» **HOW TO COMPLETE THIS TASK**:
Starting at the beginning of the material and ending at the line containing "ACQUISITIONS", switch "disabled" to "enabled" and write out that stretch with everything else unchanged.

Collected data
============================================================
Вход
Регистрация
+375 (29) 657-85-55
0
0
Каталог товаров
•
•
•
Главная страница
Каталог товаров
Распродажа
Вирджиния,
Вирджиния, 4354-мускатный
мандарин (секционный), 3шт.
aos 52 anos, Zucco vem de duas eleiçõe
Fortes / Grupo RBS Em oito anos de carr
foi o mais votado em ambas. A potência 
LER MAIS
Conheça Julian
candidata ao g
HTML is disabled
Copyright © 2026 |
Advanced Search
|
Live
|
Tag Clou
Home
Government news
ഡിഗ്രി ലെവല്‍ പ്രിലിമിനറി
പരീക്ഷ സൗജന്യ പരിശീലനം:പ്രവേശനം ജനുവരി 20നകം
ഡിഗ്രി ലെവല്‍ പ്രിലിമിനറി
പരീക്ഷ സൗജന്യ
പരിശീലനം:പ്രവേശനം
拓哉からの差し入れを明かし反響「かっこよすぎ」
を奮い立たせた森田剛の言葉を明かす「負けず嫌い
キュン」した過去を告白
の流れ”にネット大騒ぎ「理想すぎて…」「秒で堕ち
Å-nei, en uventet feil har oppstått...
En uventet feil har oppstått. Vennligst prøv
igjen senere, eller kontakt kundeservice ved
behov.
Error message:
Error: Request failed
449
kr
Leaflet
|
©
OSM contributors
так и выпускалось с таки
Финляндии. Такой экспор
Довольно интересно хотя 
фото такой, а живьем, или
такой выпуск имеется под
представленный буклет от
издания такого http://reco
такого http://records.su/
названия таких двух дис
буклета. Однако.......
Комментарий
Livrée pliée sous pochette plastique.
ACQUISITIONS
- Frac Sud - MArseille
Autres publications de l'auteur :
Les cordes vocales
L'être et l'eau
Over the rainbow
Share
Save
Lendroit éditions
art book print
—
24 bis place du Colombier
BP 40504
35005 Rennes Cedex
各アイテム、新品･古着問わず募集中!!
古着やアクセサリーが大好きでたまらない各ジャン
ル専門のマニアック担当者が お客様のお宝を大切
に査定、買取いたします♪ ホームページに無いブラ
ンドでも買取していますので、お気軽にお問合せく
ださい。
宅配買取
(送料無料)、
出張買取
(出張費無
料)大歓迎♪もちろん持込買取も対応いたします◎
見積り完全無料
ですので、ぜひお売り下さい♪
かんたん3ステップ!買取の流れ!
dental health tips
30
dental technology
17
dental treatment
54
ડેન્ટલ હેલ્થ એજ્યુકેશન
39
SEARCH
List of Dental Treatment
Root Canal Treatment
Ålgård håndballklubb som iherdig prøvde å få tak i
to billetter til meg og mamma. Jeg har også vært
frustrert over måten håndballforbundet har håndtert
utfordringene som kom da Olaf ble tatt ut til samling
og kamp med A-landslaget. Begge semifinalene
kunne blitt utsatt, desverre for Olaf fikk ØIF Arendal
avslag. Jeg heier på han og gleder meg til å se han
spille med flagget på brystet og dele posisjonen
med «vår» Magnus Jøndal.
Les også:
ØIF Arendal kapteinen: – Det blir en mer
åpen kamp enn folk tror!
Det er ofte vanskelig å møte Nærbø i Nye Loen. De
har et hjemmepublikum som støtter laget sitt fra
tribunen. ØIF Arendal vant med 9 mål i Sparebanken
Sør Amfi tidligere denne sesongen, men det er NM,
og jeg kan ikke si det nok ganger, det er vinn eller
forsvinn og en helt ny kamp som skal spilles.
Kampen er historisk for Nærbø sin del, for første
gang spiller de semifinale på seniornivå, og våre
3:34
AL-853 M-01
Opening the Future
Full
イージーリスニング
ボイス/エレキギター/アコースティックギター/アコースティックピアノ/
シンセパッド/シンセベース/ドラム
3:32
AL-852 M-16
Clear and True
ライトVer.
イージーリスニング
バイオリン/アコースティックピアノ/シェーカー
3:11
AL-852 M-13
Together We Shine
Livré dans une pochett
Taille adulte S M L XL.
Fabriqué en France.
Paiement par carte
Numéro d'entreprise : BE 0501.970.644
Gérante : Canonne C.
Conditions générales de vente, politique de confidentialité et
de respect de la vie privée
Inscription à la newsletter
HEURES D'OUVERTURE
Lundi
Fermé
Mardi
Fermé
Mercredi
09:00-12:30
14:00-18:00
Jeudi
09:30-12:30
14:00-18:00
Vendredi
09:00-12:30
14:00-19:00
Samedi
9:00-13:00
============================================================
» **ANSWER FOR THIS EXERCISE**:
Вход
Регистрация
+375 (29) 657-85-55
0
0
Каталог товаров
•
•
•
Главная страница
Каталог товаров
Распродажа
Вирджиния,
Вирджиния, 4354-мускатный
мандарин (секционный), 3шт.
aos 52 anos, Zucco vem de duas eleiçõe
Fortes / Grupo RBS Em oito anos de carr
foi o mais votado em ambas. A potência 
LER MAIS
Conheça Julian
candidata ao g
HTML is enabled
Copyright © 2026 |
Advanced Search
|
Live
|
Tag Clou
Home
Government news
ഡിഗ്രി ലെവല്‍ പ്രിലിമിനറി
പരീക്ഷ സൗജന്യ പരിശീലനം:പ്രവേശനം ജനുവരി 20നകം
ഡിഗ്രി ലെവല്‍ പ്രിലിമിനറി
പരീക്ഷ സൗജന്യ
പരിശീലനം:പ്രവേശനം
拓哉からの差し入れを明かし反響「かっこよすぎ」
を奮い立たせた森田剛の言葉を明かす「負けず嫌い
キュン」した過去を告白
の流れ”にネット大騒ぎ「理想すぎて…」「秒で堕ち
Å-nei, en uventet feil har oppstått...
En uventet feil har oppstått. Vennligst prøv
igjen senere, eller kontakt kundeservice ved
behov.
Error message:
Error: Request failed
449
kr
Leaflet
|
©
OSM contributors
так и выпускалось с таки
Финляндии. Такой экспор
Довольно интересно хотя 
фото такой, а живьем, или
такой выпуск имеется под
представленный буклет от
издания такого http://reco
такого http://records.su/
названия таких двух дис
буклета. Однако.......
Комментарий
Livrée pliée sous pochette plastique.
ACQUISITIONS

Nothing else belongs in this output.